Moi j’ai brillé par mon manque d’imagination…il y a au bull ring un nombre de magasins hallucinants…et je n’ai pas réussi à dégoter plus de trois cadeaux…
Mais « charité bien ordonnée commence par soi même »…et j’en ai déduit qu’il fallait que je commence par me faire un cadeau à moi! Alors, je me suis offert un super ensemble écharpe/gants. Mais ce sont des gants spéciaux, des gants-mouffles!
Démonstration:
Vous sortez dans le froid glacial de Birmingham, vous avez 40 minutes de marche avant de fouler le sol de votre université, voilà la version mouffle:
C’est là que vous avez très envie d’un petit gateau dans votre poche, ou que vous voulez regarder votre empoi du temps. Mieux, vous croisez quelqu’un sur votre chemin et vous avez l’air ridicule avec vos mouffles, pas de problème, vous sortez illico la version mitaines!

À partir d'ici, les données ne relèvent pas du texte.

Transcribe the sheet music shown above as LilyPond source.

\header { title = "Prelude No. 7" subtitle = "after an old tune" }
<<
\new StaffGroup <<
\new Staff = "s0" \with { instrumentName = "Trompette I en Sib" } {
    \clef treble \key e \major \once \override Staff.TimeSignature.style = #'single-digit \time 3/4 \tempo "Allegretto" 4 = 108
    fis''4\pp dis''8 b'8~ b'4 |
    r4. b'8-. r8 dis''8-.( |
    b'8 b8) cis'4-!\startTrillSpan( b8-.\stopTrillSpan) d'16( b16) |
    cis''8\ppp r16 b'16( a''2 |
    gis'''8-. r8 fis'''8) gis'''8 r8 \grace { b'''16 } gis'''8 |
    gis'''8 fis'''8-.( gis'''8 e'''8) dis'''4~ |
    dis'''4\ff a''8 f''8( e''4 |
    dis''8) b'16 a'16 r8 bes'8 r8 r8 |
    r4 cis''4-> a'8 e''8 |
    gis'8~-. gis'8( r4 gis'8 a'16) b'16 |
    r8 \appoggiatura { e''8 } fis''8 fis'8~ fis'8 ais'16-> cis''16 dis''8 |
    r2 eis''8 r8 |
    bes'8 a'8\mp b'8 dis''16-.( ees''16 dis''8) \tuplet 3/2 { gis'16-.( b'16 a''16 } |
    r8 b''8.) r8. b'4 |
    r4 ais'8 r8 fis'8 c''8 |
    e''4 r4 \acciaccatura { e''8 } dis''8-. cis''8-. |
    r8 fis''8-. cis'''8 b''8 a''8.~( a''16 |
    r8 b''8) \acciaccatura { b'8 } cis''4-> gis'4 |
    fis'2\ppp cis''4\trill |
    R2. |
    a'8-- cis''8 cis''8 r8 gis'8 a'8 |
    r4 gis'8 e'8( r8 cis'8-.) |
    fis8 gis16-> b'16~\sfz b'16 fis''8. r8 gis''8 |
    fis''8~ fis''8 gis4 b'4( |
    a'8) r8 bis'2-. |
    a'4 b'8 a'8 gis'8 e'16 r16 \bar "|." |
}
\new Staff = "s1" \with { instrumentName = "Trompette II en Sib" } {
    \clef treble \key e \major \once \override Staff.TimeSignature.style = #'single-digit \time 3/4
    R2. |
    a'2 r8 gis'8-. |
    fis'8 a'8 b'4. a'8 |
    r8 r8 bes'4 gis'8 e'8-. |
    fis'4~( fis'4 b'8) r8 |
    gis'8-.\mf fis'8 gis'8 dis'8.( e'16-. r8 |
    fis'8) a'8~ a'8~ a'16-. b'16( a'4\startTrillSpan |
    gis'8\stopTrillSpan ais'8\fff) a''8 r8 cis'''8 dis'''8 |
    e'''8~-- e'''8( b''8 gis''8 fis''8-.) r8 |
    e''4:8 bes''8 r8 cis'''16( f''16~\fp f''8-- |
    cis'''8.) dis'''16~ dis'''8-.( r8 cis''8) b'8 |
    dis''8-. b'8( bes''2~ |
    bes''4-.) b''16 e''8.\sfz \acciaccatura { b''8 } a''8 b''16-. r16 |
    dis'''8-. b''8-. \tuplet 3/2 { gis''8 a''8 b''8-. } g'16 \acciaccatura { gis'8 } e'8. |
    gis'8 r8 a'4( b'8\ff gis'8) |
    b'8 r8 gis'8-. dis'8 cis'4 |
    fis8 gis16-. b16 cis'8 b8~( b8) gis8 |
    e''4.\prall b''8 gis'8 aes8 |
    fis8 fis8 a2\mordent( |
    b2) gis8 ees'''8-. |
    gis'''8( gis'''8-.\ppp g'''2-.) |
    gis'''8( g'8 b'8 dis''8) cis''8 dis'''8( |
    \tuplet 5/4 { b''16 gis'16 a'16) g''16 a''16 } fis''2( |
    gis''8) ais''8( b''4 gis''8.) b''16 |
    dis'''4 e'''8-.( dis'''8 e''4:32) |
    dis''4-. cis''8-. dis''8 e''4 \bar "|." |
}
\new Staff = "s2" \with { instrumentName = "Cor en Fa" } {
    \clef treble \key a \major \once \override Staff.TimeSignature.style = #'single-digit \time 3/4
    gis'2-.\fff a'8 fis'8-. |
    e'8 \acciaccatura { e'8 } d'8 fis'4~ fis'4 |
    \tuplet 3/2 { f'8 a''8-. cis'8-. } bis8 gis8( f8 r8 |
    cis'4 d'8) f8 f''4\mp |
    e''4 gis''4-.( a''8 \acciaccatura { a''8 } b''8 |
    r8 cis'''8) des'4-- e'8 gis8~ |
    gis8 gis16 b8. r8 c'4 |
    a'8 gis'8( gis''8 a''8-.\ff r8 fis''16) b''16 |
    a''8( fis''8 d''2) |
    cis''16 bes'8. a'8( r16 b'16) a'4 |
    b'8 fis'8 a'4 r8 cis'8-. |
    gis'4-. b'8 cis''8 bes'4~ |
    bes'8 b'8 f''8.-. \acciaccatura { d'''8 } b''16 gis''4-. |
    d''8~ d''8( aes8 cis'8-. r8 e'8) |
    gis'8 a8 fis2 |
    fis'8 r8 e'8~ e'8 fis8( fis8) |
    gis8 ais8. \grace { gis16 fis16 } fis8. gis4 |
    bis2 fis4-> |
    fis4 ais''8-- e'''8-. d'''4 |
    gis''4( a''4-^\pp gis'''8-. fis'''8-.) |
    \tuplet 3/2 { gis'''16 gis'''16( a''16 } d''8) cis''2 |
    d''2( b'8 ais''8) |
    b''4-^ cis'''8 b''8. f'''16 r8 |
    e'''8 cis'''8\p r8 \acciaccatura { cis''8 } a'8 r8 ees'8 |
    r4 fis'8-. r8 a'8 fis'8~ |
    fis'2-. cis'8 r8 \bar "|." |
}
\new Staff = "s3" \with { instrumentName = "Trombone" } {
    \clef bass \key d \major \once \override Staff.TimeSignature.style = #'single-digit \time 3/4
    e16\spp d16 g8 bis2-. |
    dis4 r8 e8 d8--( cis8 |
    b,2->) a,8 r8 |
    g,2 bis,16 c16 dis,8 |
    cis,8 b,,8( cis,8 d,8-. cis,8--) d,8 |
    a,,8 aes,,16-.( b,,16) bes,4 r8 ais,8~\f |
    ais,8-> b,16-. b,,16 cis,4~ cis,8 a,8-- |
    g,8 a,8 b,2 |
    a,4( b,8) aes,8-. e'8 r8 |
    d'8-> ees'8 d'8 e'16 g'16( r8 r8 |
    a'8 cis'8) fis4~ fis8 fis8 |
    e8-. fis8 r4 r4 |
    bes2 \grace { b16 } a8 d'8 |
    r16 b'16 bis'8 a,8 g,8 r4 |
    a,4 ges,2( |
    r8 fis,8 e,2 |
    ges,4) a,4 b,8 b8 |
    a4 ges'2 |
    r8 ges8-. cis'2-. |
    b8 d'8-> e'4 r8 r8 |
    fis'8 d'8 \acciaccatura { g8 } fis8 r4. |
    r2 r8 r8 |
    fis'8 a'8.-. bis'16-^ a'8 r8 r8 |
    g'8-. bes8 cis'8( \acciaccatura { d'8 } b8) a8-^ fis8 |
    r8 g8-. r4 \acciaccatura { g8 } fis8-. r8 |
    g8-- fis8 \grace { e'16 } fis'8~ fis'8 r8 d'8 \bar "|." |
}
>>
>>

J’étais très satisfaite de mon combiné mouffles/mitaines et je l’arborais fièrement depuis mon achat compulsif au bullring.
Mais hier, en sortant de la bibliothèque à 22h30, je me suis rendue compte que l’un de mes gants s’était échappé de mon sac. Ô Rage, Ô desespoir, je l’ai cherché pendant longtemps. J’ai arpenté le parc, refait les couloirs, exploré tous les recoins de la bibliothèque…pas de gant!
J’ai donc décidé de conserver comme une relique la mouffle/mitaine restante, et suis rentrée chez moi abattue comme un lièvre qui rencontre un chasseur. Ce matin, je suis retournée à la fac. Et l’idée de ce gant perdu quelque part dans l’immensité du campus me brisait le coeur. J’ai donc décidé de recommencer mes investigations, et j’ai reparcouru mon trajet de la veille. Puis m’est venue l’idée lumineuse d’aller demander à l’accueil de la bibliothèque si, à tout hazard, ils n’avaient pas reccueilli mon gant abandonné. La jeune fille a regardé dans un tiroir, a farfouillé, puis a levé des yeux désolés en me disant qu’il n’y avait rien.
Je suis allée déjeuner, l’estomac noué. Puis je suis repassée à la bibliothèque pour self-rendre des bouquins. C’est alors que la jeune fille m’a attrapée du regard: I got your glove! Comment est-ce possible?
Cette jeune fille voit des milliers d’étudiants chaque jour, des dizaines de gants perdus. Mais dans le virage d’un couloir, elle a réussi à faire le lien entre mon gant et moi… Je suis extrêmement reconnaissante à cette jeune personne, et à l’Angleterre en général, d’être si attentives, si passionnément au service de leur travail et des gens qui ont besoin d’eux!
Vive Elle! Vive l’Angleterre! Et vive mon gant!